*** Opening PROVIDED RECORDS ***

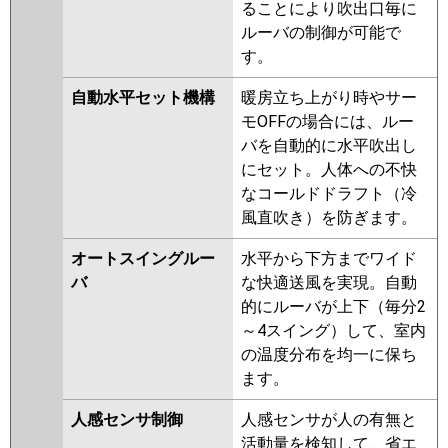
ZRMP80SHLF3
PLZX-
ることにより吹出口毎に
ZRMP80SHF3
PLZX-
ルーバの制御が可能で
ZRMP80SHFG3
PLZX-
す。
ZRMP80SHF2
PLZX-
自動水平セット機構
暖房立ち上がり時やサー
ZRMP80SHLF2
PLZX-
モOFFの場合には、ルー
ZRMP80SHFG2
PLZX-
バを自動的に水平吹出し
ZRMP80SELFZ
PLZX-
にセット。人体への不快
ZRMP80SEFZ
PLZX-
なコールドドラフト（冷
ZRMP80SELFGZ
PLZX-
風直吹き）を防ぎます。
ZRMP80SEFGZ
PLZX-
ZRMP80SEFY
PLZX-
オートスイングルー
水平から下方までワイド
ZRMP80SELFY
PLZX-
バ
な快適送風を実現。自動
ZRMP80SEFGY
PLZX-
的にルーバが上下（毎分2
ZRMP80SELFGY
PLZX-
～4スイング）して、室内
ZRMP80SEFV
PLZX-
の温度分布を均一に保ち
ZRMP80SELFV
PLZX-
ます。
ZRMP80SEFGV
PLZX-
ZRMP80SELFGV
PLZX-
人感センサ制御
人感センサが人の有無と
ZRMP80SELFR
PLZX-
活動量を検知して、省エ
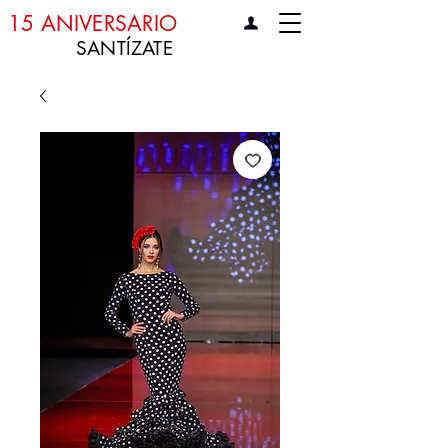
15 ANIVERSARIO
SANTÍZATE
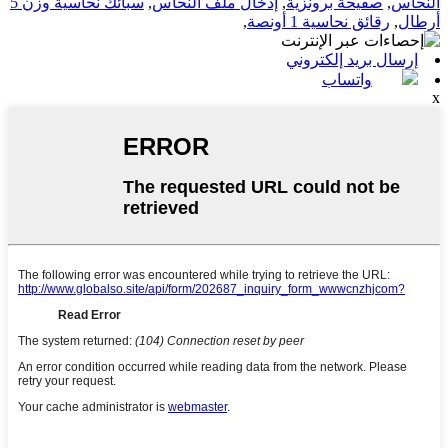
النحاس
,
صفيحة برونزية
,
إدخال ملف النحاس
,
سبائك نحاسية وزن 5
أرطال
,
رقائق نحاسية 1 أونصة
,
إرسال بريد إلكتروني
واتساب
x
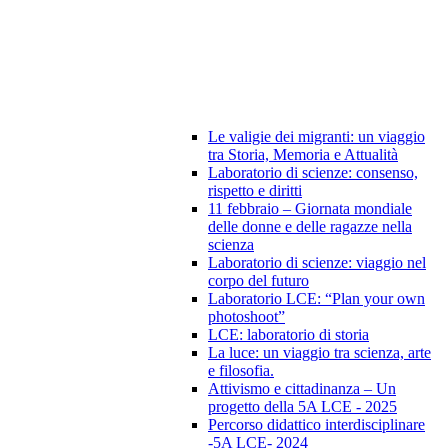
Le valigie dei migranti: un viaggio
tra Storia, Memoria e Attualità
Laboratorio di scienze: consenso,
rispetto e diritti
11 febbraio – Giornata mondiale
delle donne e delle ragazze nella
scienza
Laboratorio di scienze: viaggio nel
corpo del futuro
Laboratorio LCE: “Plan your own
photoshoot”
LCE: laboratorio di storia
La luce: un viaggio tra scienza, arte
e filosofia.
Attivismo e cittadinanza – Un
progetto della 5A LCE - 2025
Percorso didattico interdisciplinare
-5A LCE- 2024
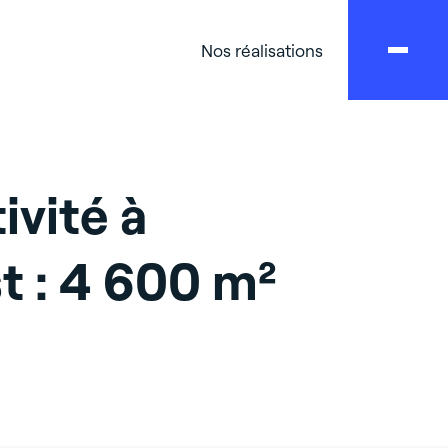
Nos réalisations
ivité à
t : 4 600 m²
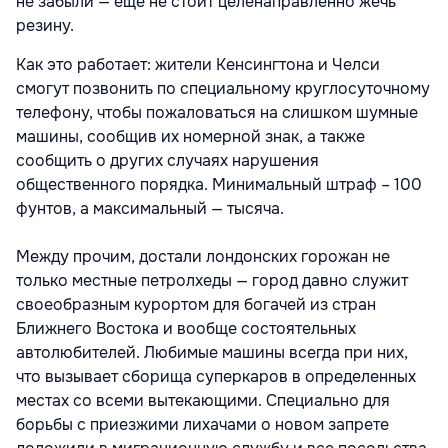
не забыли — еще не стоит целенаправленно жечь
резину.
Как это работает: жители Кенсингтона и Челси
смогут позвонить по специальному круглосуточному
телефону, чтобы пожаловаться на слишком шумные
машины, сообщив их номерной знак, а также
сообщить о других случаях нарушения
общественного порядка. Минимальный штраф – 100
фунтов, а максимальный — тысяча.
Между прочим, достали лондонских горожан не
только местные петролхеды — город давно служит
своеобразным курортом для богачей из стран
Ближнего Востока и вообще состоятельных
автолюбителей. Любимые машины всегда при них,
что вызывает сборища суперкаров в определенных
местах со всеми вытекающими. Специально для
борьбы с приезжими лихачами о новом запрете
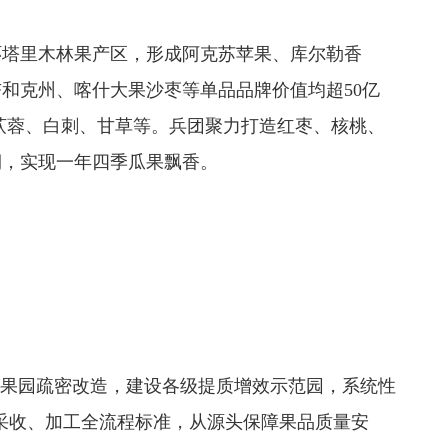
环塔里木林果产区，形成阿克苏苹果、库尔勒香
和克州、喀什大果沙枣等单品品牌价值均超50亿
肉苁蓉、白刺、甘草等。兵团聚力打造红枣、核桃、
期，实现一年四季瓜果飘香。
产果园疏密改造，建设各级提质增效示范园，系统性
、采收、加工全流程标准，从源头保障果品质量安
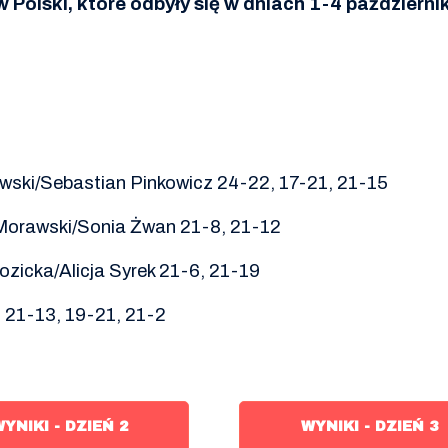
 Polski, które odbyły się w dniach 1-4 październ
wski/Sebastian Pinkowicz 24-22, 17-21, 21-15
 Morawski/Sonia Żwan 21-8, 21-12
icka/Alicja Syrek 21-6, 21-19
 21-13, 19-21, 21-2
YNIKI - DZIEŃ 2
WYNIKI - DZIEŃ 3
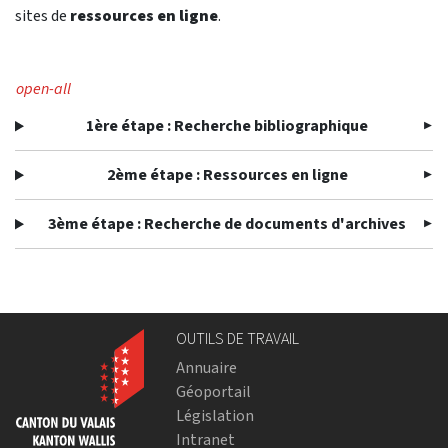
sites de
ressources en ligne
.
open-all
1ère étape : Recherche bibliographique
2ème étape : Ressources en ligne
3ème étape : Recherche de documents d'archives
OUTILS DE TRAVAIL
Annuaire
Géoportail
Législation
Intranet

*** Closing PROVIDED RECORDS ***

• [ACTIVITY]: What you return should be the full listing, unchanged, minus the pictures.

• [RESULT OF THE EXERCISE]:
ZRMP80SHLF3
PLZX-
ることにより吹出口毎に
ZRMP80SHF3
PLZX-
ルーバの制御が可能で
ZRMP80SHFG3
PLZX-
す。
ZRMP80SHF2
PLZX-
自動水平セット機構
暖房立ち上がり時やサー
ZRMP80SHLF2
PLZX-
モOFFの場合には、ルー
ZRMP80SHFG2
PLZX-
バを自動的に水平吹出し
ZRMP80SELFZ
PLZX-
にセット。人体への不快
ZRMP80SEFZ
PLZX-
なコールドドラフト（冷
ZRMP80SELFGZ
PLZX-
風直吹き）を防ぎます。
ZRMP80SEFGZ
PLZX-
ZRMP80SEFY
PLZX-
オートスイングルー
水平から下方までワイド
ZRMP80SELFY
PLZX-
バ
な快適送風を実現。自動
ZRMP80SEFGY
PLZX-
的にルーバが上下（毎分2
ZRMP80SELFGY
PLZX-
～4スイング）して、室内
ZRMP80SEFV
PLZX-
の温度分布を均一に保ち
ZRMP80SELFV
PLZX-
ます。
ZRMP80SEFGV
PLZX-
ZRMP80SELFGV
PLZX-
人感センサ制御
人感センサが人の有無と
ZRMP80SELFR
PLZX-
活動量を検知して、省エ
15 ANIVERSARIO
SANTÍZATE
النحاس
,
صفيحة برونزية
,
إدخال ملف النحاس
,
سبائك نحاسية وزن 5
أرطال
,
رقائق نحاسية 1 أونصة
,
إرسال بريد إلكتروني
واتساب
x
Le valigie dei migranti: un viaggio
tra Storia, Memoria e Attualità
Laboratorio di scienze: consenso,
rispetto e diritti
11 febbraio – Giornata mondiale
delle donne e delle ragazze nella
scienza
Laboratorio di scienze: viaggio nel
corpo del futuro
Laboratorio LCE: “Plan your own
photoshoot”
LCE: laboratorio di storia
La luce: un viaggio tra scienza, arte
e filosofia.
Attivismo e cittadinanza – Un
progetto della 5A LCE - 2025
Percorso didattico interdisciplinare
-5A LCE- 2024
Nos réalisations
ivité à
t : 4 600 m²
не забыли — еще не стоит целенаправленно жечь
резину.
Как это работает: жители Кенсингтона и Челси
смогут позвонить по специальному круглосуточному
телефону, чтобы пожаловаться на слишком шумные
машины, сообщив их номерной знак, а также
сообщить о других случаях нарушения
общественного порядка. Минимальный штраф – 100
фунтов, а максимальный — тысяча.
Между прочим, достали лондонских горожан не
только местные петролхеды — город давно служит
своеобразным курортом для богачей из стран
Ближнего Востока и вообще состоятельных
автолюбителей. Любимые машины всегда при них,
что вызывает сборища суперкаров в определенных
местах со всеми вытекающими. Специально для
борьбы с приезжими лихачами о новом запрете
环塔里木林果产区，形成阿克苏苹果、库尔勒香
和克州、喀什大果沙枣等单品品牌价值均超50亿
肉苁蓉、白刺、甘草等。兵团聚力打造红枣、核桃、
期，实现一年四季瓜果飘香。
产果园疏密改造，建设各级提质增效示范园，系统性
、采收、加工全流程标准，从源头保障果品质量安
 Polski, które odbyły się w dniach 1-4 październ
wski/Sebastian Pinkowicz 24-22, 17-21, 21-15
 Morawski/Sonia Żwan 21-8, 21-12
icka/Alicja Syrek 21-6, 21-19
 21-13, 19-21, 21-2
YNIKI - DZIEŃ 2
WYNIKI - DZIEŃ 3
sites de
ressources en ligne
.
open-all
1ère étape : Recherche bibliographique
2ème étape : Ressources en ligne
3ème étape : Recherche de documents d'archives
OUTILS DE TRAVAIL
Annuaire
Géoportail
Législation
Intranet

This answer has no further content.